Aligning Time, Space, and Energy

Whenever time, space and energy are misaligned, you are spending too much. NBIMS (National Building Information Model Standard), now buildingSmart, is a standard for the definition and creation of space for work and life. The functions inside buildings are the largest users of energy in North America. Time is the missing component, the piece which is never aligned.

When we use energy at the wrong time, we require too much from the power grid. When we do not know the scarcity or plenty of energy, we will not use energy at the right time. Energy availability has seasons, as do other perishable commodities such as fruits and vegetables. Where the seasons of produce are the seasons of the year, the seasons of energy are the hours of the day. Using energy in the afternoon is like consuming raspberries in February, a profligate act. To know the scarcity or abundance of energy, we must have pricing that varies during the day.

When buildings are uncommunicative, they cannot respond to our needs for space. They cannot prepare space to be optimal when we need it. The cannot release their claim on the energy needed to prepare space when we do not need it. If we cannot communicate with buildings whether one person or twenty will use space, then the building must lay claim to the same energy for either case. When we can let buildings know what our space needs are, then they can use energy by preparing just what we need.

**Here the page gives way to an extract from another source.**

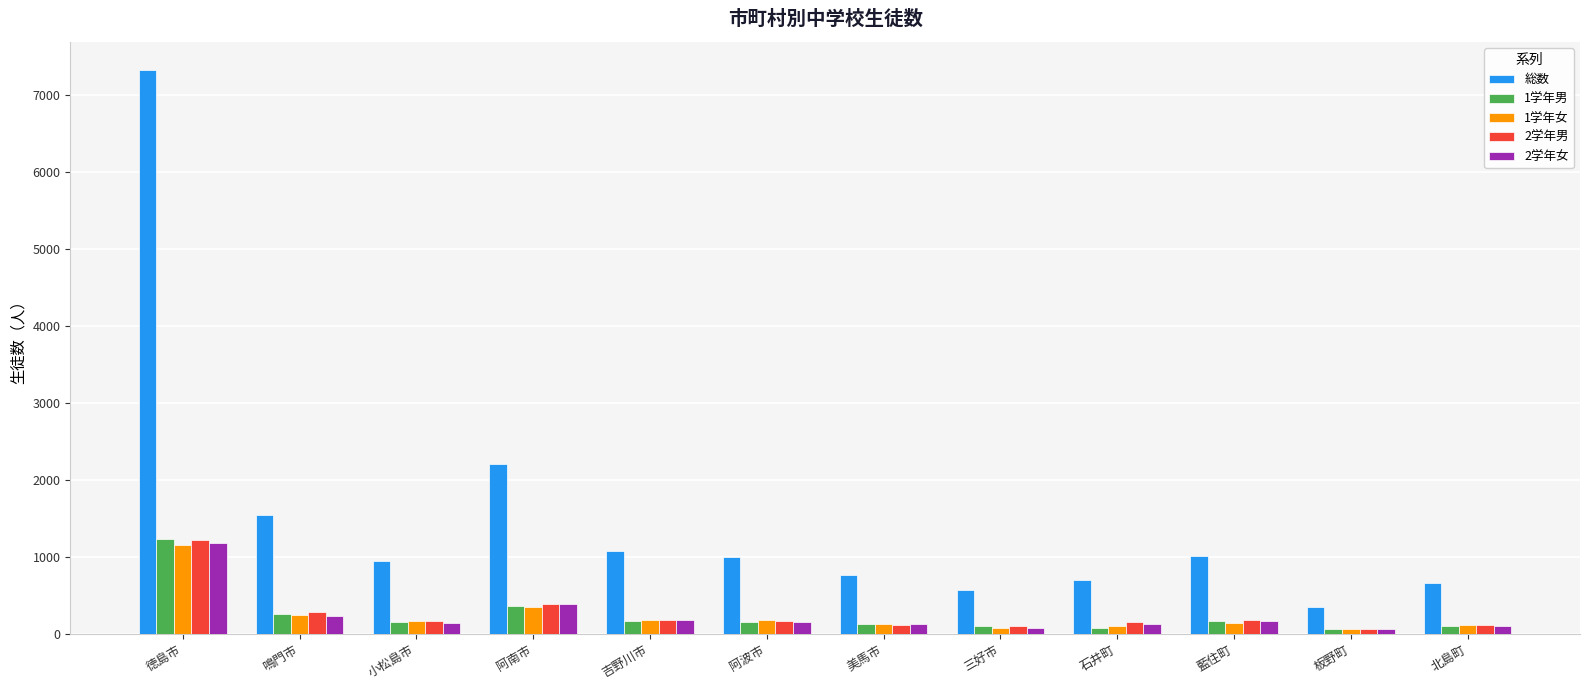

At which category is the sum across all series the highest?

徳島市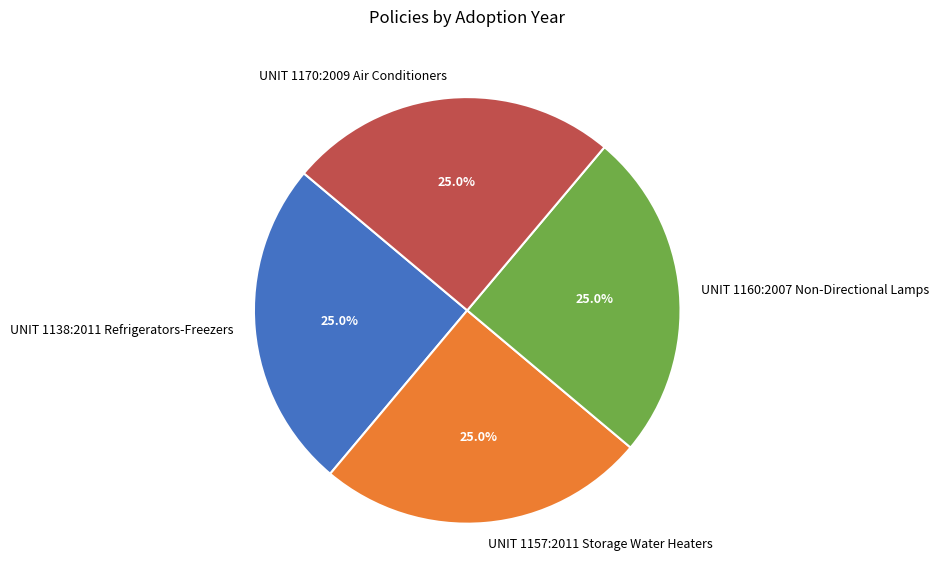

To the nearest percent, what is the combined percentage of UNIT 1160:2007 Non-Directional Lamps and UNIT 1138:2011 Refrigerators-Freezers?

50%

If we knew the scarcity of energy, would we change how we move through time and space? Human Resources may tell me to stay at home for a snow emergency. Why not tell me to stay at home for an energy pricing emergency? It would certainly save me time, and a lot of energy, to not commute to a building that is temporarily over-priced.

Space need accurate time. Too many building systems have no way to update time, no way to calibrate their clocks. To be responsive to time signals, building systems must pick up network time as do all other networked systems.

Managing space is old hat.

Managing energy is so ‘70s.

Managing time is in every self help book.

But to manage all three together requires standards, and interoperability.